Set against the backdrop of a small town east of Johannesburg, a town whose qualities- unrelenting and unquittable-many readers will recognise. Like the rest of the country, the young doctor waits for the lifting of the lockdown so things could get back to where they were before. Fate said there are some lessons and am the tutor. Things take a sudden and unexpected turn; a brief interlude pushes his stay beyond original plan.
The promised relief: food parcels, emergency social relief distress grants, arrival of vaccines gets pushed out by weeks then months in the end nothing comes through. Resentment often eclipses goodwill. Broken promises aggravate the already grave situation precipitating a turn of events none could have predicted. Through the doctor's propulsive voice, a narrative that reveals xenophobia, exclusion, manifested lies in ways inimical to those on the margins of society.

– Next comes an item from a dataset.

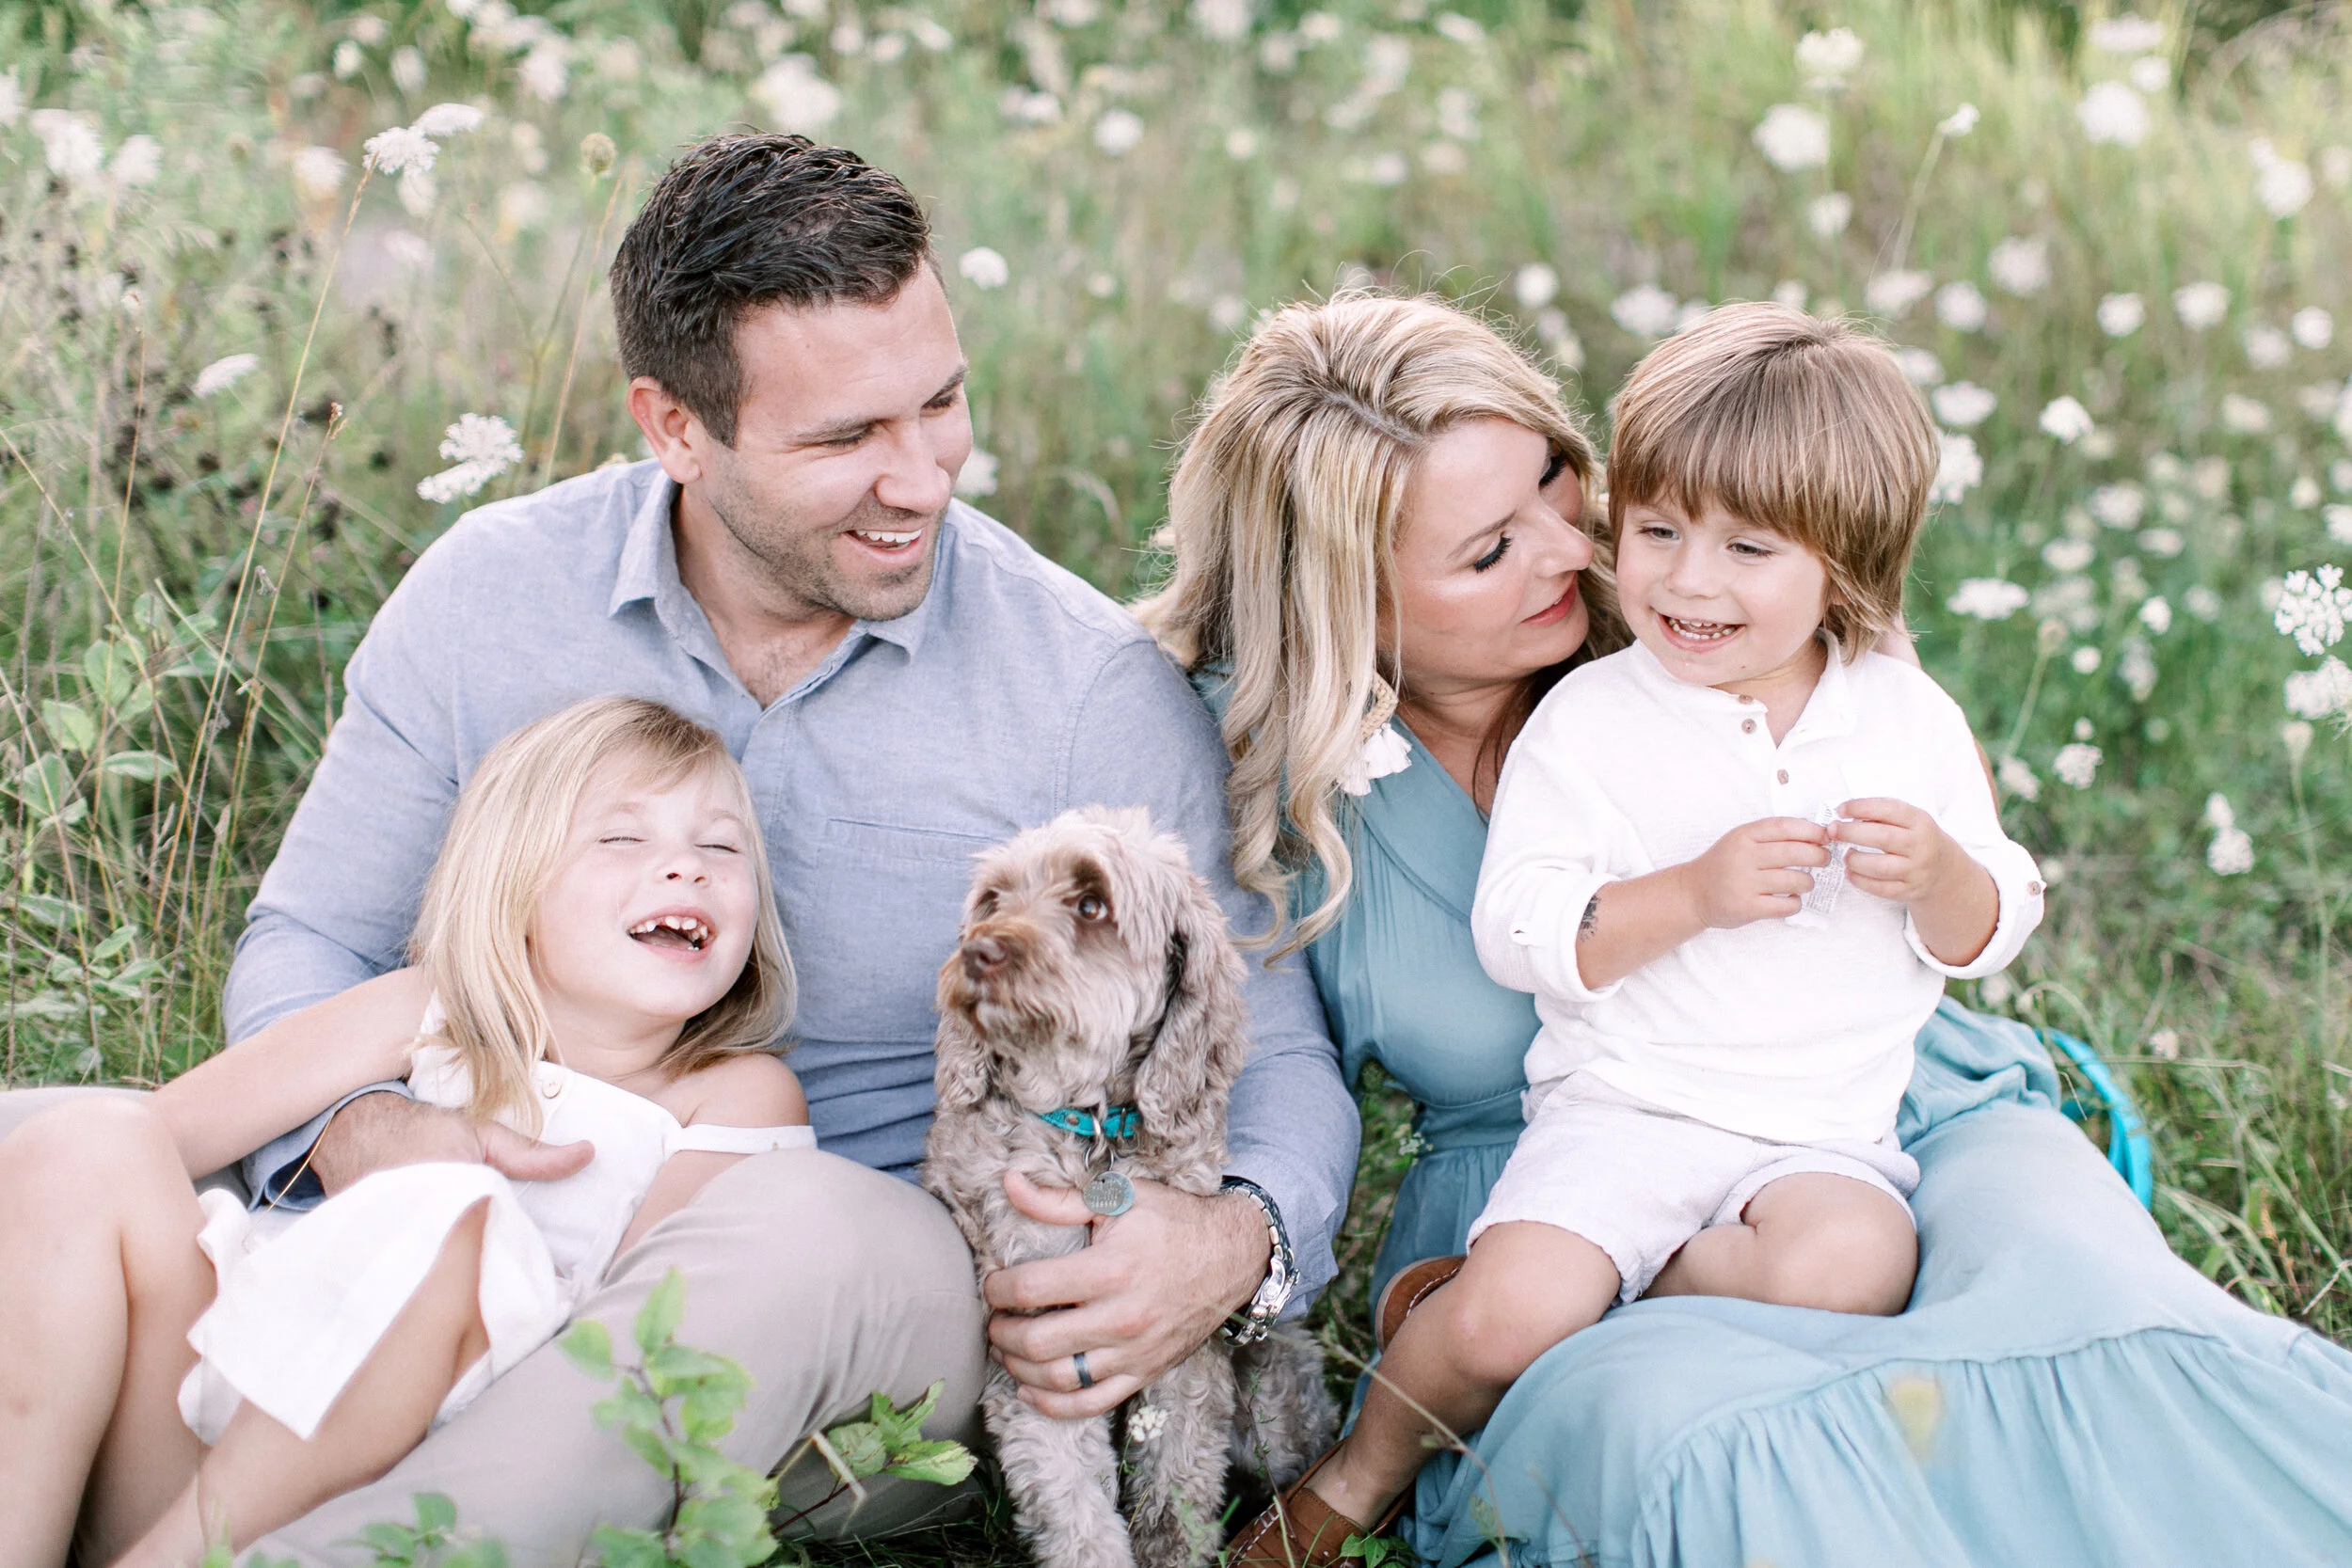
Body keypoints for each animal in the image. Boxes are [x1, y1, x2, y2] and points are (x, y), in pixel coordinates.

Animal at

His voice gives insights into the ruination of a broken society. Narrated with great poignancy, a story that can move you. No story is perfect. The form does not permit perfection; it is complex, multi-layered, and close to the messiness of life. As well as it being a memoir to our survival, it is about resilience of humans making sense of the losses we have all suffered. I cannot imagine right now, but there will come a time when the pandemic is behind us.
When that moment arrives, it will be apt to ask, 'what the world would be if eligibility to socialize, work, and travel were contingent on citizens producing proof of vaccination to gain access to public rendezvous?